Candice A. Johnson, Salt Lake City, for Appellant
Jan Graham and Catherine M. Johnson, Salt Lake City, for Appellee


Before Judges Davis, Jackson, and Orme.


"'Whether the trial court had the authority to extend [or revoke] defendant's probation is a question of law. "[W]e accord a trial court's conclusions of law no particular deference, reviewing them for correctness."'" State v. Grate, 947 P.2d 1161, 1164 (Utah Ct. App. 1997) (citations omitted) (alterations in original).

Grindberg argues that the trial court validly terminated his probation by signing the September 26, 1996 order and later incorrectly characterized the order as a clerical error. We agree. "'Where the language of a judgment is clear and unambiguous, it must be given effect as it is written . . . .'" State v. Denney, 776 P.2d 91, 93 (Utah Ct. App. 1989) (citation omitted). Moreover, the primary purpose of the procedural rule allowing clerical errors in judgments to be corrected "is limited to curing errors in accurately memorializing a judgment." State v. Moya, 815 P.2d 1312, 1317 (Utah Ct. App. 1991).

The trial court's order of September 26, 1996 unambiguously terminated Grindberg's probation.

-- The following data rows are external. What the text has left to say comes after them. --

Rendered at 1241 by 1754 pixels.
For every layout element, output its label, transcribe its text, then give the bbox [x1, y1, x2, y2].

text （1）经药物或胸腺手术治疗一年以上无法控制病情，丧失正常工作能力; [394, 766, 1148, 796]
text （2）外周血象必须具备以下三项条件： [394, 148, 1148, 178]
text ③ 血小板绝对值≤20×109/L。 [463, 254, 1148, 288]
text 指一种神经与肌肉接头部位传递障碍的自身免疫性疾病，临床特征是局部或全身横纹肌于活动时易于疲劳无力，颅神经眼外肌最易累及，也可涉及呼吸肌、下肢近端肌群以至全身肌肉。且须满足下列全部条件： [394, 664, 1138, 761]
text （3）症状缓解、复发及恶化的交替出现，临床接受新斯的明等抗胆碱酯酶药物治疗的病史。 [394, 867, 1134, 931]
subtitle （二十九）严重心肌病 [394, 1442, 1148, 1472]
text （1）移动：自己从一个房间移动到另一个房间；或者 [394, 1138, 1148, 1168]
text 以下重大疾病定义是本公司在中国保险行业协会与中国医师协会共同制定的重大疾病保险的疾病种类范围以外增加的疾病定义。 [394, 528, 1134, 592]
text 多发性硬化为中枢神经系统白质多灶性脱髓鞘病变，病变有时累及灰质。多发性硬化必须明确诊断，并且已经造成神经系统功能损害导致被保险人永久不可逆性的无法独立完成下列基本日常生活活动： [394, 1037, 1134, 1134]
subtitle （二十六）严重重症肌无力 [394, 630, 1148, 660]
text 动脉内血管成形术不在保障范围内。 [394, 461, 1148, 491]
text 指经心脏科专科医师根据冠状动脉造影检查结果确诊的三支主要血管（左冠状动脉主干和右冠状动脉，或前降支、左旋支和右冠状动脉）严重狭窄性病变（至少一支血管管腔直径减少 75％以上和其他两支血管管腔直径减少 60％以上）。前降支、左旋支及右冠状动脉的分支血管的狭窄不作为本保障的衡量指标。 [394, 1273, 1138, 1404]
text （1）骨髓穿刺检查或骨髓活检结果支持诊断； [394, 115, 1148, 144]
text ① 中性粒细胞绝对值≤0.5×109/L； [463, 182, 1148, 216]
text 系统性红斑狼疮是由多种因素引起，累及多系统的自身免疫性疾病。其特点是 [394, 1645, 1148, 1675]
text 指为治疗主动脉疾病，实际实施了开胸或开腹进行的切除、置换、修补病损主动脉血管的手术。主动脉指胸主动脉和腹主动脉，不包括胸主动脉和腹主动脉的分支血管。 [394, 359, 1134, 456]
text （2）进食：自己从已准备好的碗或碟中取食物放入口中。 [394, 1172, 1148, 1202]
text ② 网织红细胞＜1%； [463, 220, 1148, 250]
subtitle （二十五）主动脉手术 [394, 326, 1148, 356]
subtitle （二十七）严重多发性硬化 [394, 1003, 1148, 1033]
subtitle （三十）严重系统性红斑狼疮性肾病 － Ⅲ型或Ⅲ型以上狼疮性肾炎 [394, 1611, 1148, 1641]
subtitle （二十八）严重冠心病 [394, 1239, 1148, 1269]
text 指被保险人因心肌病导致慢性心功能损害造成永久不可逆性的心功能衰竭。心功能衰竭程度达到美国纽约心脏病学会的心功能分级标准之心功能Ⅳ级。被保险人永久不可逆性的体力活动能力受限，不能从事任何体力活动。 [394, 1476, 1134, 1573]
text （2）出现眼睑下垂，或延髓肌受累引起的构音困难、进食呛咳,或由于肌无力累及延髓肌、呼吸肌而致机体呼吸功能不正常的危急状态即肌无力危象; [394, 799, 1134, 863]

There are no facts in the record showing that the trial court intended otherwise at the point in time when it signed the order. Nor do the facts show that the defendant or his attorney tried in any way to mislead the court. We must then give effect to the order terminating probation. After all, "[p]robation may be terminated at any time at the discretion of the court." Utah Code Ann. § 77-18-1(10)(a)(i) (Supp. 1999). The order shows the trial court here exercised its discretion to "review the Defendant's probation" and terminate probation.

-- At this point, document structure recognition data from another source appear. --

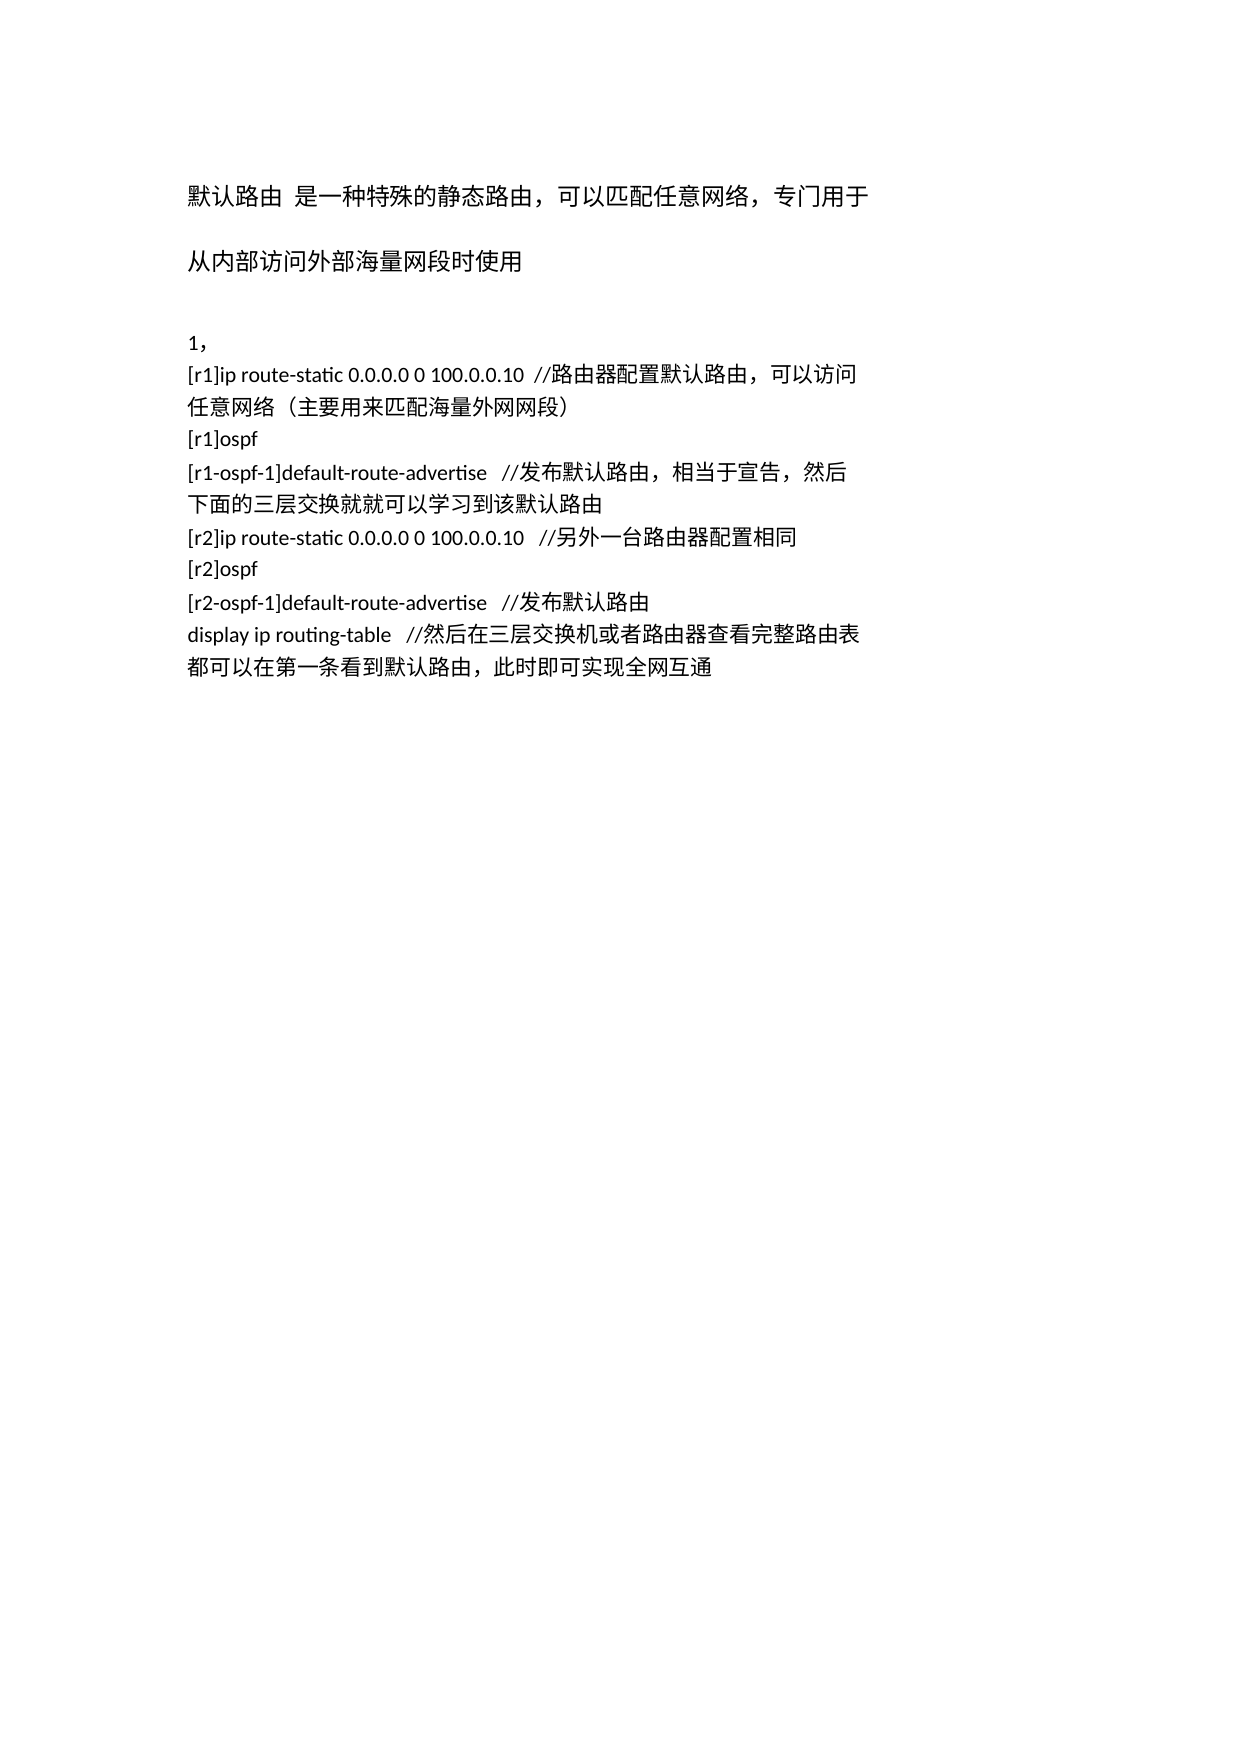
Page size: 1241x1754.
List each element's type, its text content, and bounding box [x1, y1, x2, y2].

text [r1]ospf [187, 422, 1053, 454]
text 下面的三层交换就就可以学习到该默认路由 [187, 487, 1053, 519]
text 任意网络（主要用来匹配海量外网网段） [187, 389, 1053, 422]
text [r1-ospf-1]default-route-advertise //发布默认路由，相当于宣告，然后 [187, 454, 1053, 487]
text [r2]ospf [187, 552, 1053, 584]
text [r1]ip route-static 0.0.0.0 0 100.0.0.10 //路由器配置默认路由，可以访问 [187, 357, 1053, 389]
text display ip routing-table //然后在三层交换机或者路由器查看完整路由表 [187, 617, 1053, 649]
text 1， [187, 324, 1053, 357]
text 默认路由 是一种特殊的静态路由，可以匹配任意网络，专门用于 [187, 162, 1053, 227]
text 都可以在第一条看到默认路由，此时即可实现全网互通 [187, 649, 1053, 682]
text [r2-ospf-1]default-route-advertise //发布默认路由 [187, 584, 1053, 617]
text [r2]ip route-static 0.0.0.0 0 100.0.0.10 //另外一台路由器配置相同 [187, 519, 1053, 552]
text 从内部访问外部海量网段时使用 [187, 227, 1053, 292]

On this basis, Grindberg asserts the trial court lacked jurisdiction when it later conducted a hearing and purported to revoke Grindberg's probation. Again, we agree. A revocation proceeding begun after probation has ended "exceed[s] the trial court's jurisdiction and authority." Grate, 947 P.2d at 1166.

Because Grindberg's probation was terminated by court order, we vacate the trial court's later order purporting to revoke Grindberg's probation. Reversed.